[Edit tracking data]
=== Section Start ===
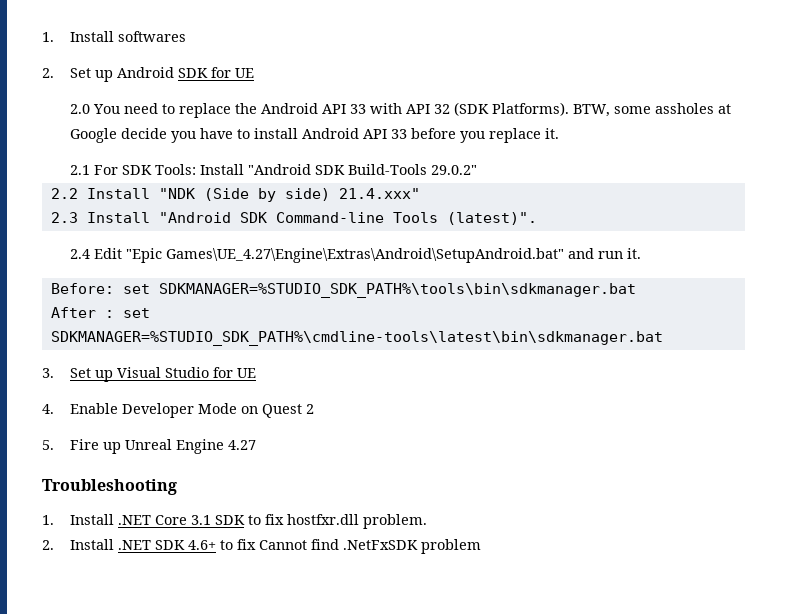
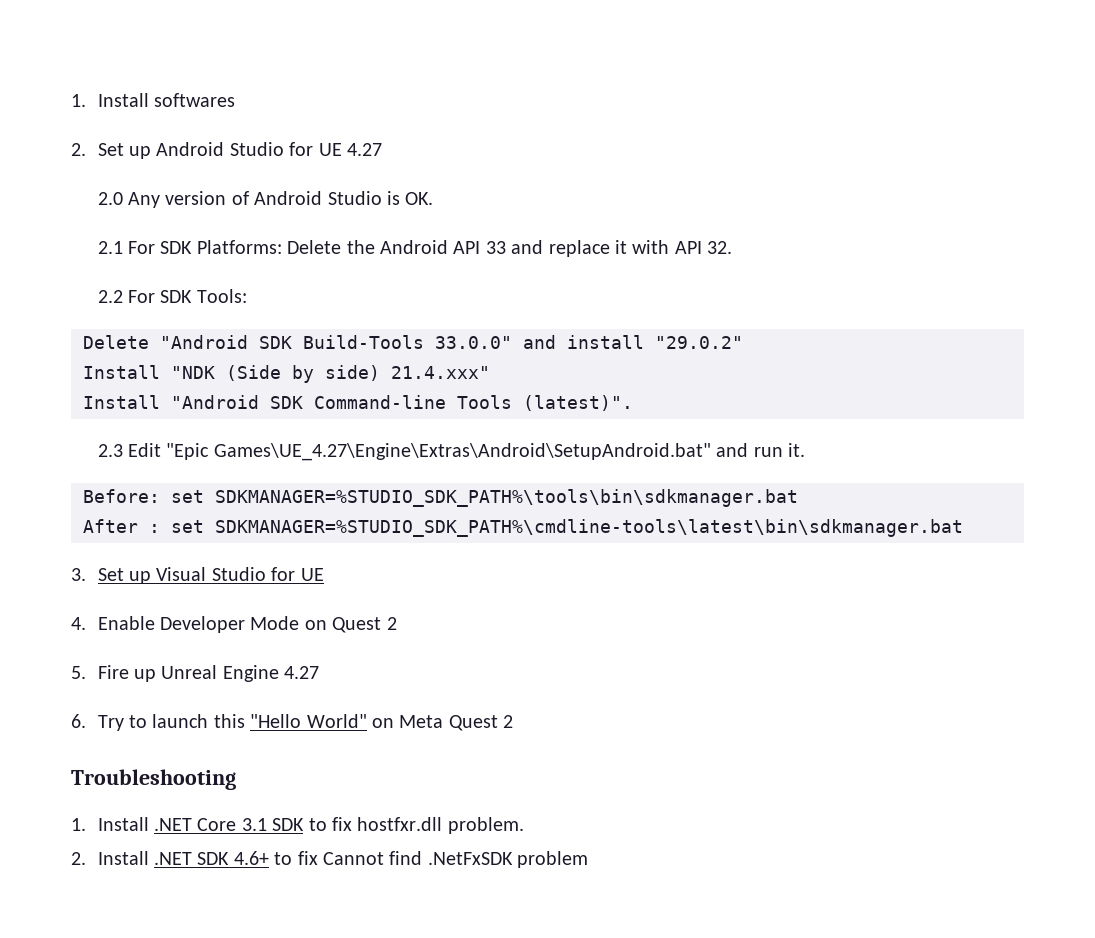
[178,67,255,78] SDK for UE -> [229,142,382,156] Studio for UE 4.27
[93,102,732,118] [70,128,560,143] [70,165,91,175] You need to replace the Android API 33 with API 32 (SDK Platforms). BTW, some assholes at Google decide you have to install Android API 33 before you replace it. // 2.1 -> [127,191,434,208] [97,240,733,257] [97,290,123,303] Any version of Android Studio is OK. // 2.1 For SDK Platforms: Delete the Android API 33 and replace it with API 32. // 2.2
[200,164,245,175] Install -> [83,335,149,349] // Delete
[431,165,478,175] [50,188,78,199] 29.0.2" // 2.2 -> [435,335,743,349] 33.0.0" and install "29.0.2" //
[50,212,78,223] 2.3 -> (490, 372) none
[70,249,91,259] 2.4 -> [97,444,123,457] 2.3
(257, 445) none -> [71,714,514,731] // 6. Try to launch this "Hello World" on Meta Quest 2

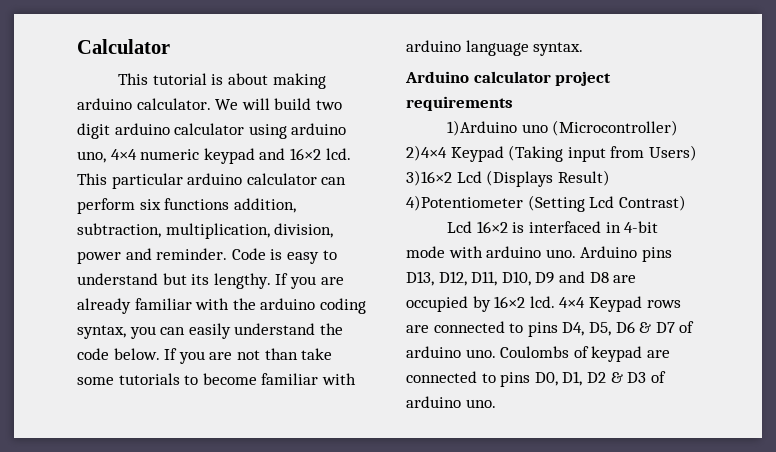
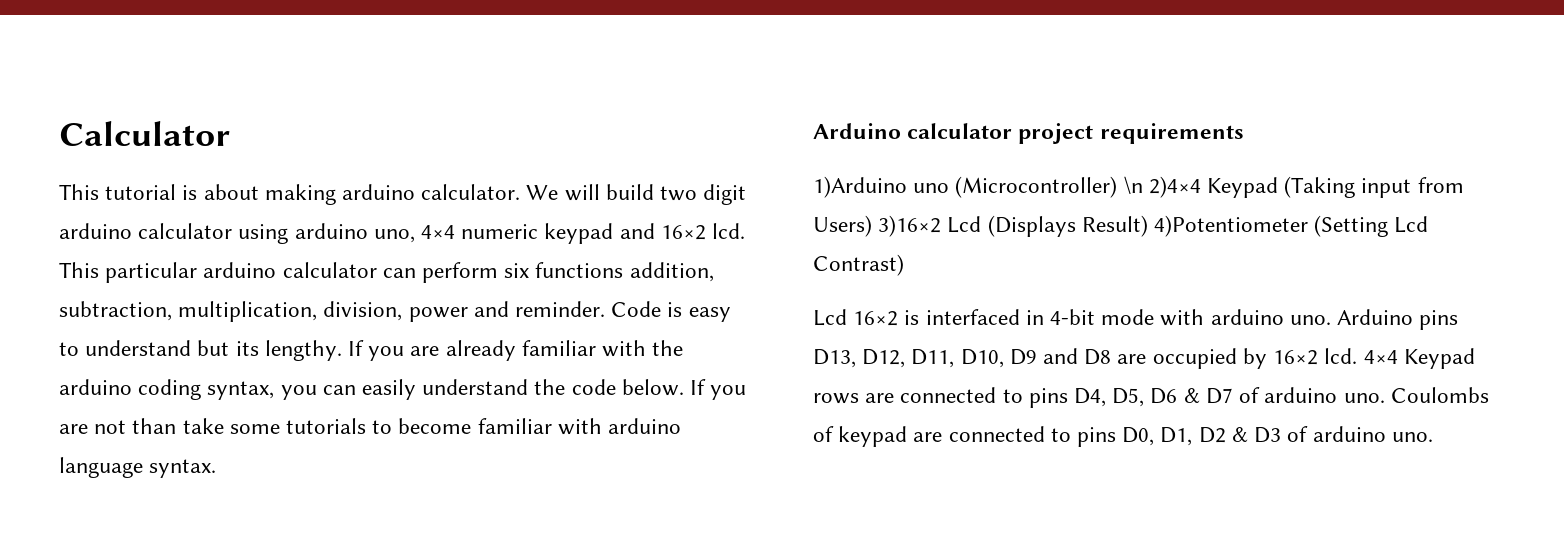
(679, 128) none -> [1123,176,1143,194] \n

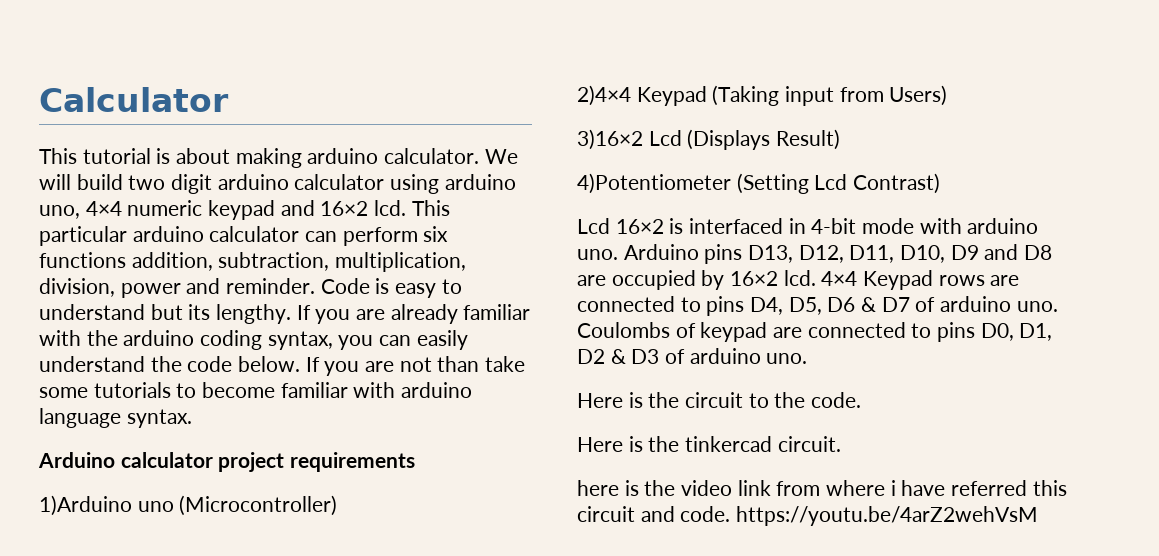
[1123,176,1143,194] \n -> (338, 505) //
(872, 226) none -> (948, 95) //
(1148, 226) none -> (841, 139) //
(1433, 437) none -> [577,392,862,408] [577,436,841,452] [577,480,1067,496] [577,506,1039,526] // Here is the circuit to the code. // Here is the tinkercad circuit. // here is the video link from where i have referred this circuit and code. https://youtu.be/4arZ2wehVsM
=== Section End ===
__EXERCISE REQUIREMENTS__
Write out, exactly as they appear, the lines from the one containing "(872, 226) none -> (948, 95) //" through the last line of the records above, both included, and nothing more.

__SOLVED EXERCISE__
(872, 226) none -> (948, 95) //
(1148, 226) none -> (841, 139) //
(1433, 437) none -> [577,392,862,408] [577,436,841,452] [577,480,1067,496] [577,506,1039,526] // Here is the circuit to the code. // Here is the tinkercad circuit. // here is the video link from where i have referred this circuit and code. https://youtu.be/4arZ2wehVsM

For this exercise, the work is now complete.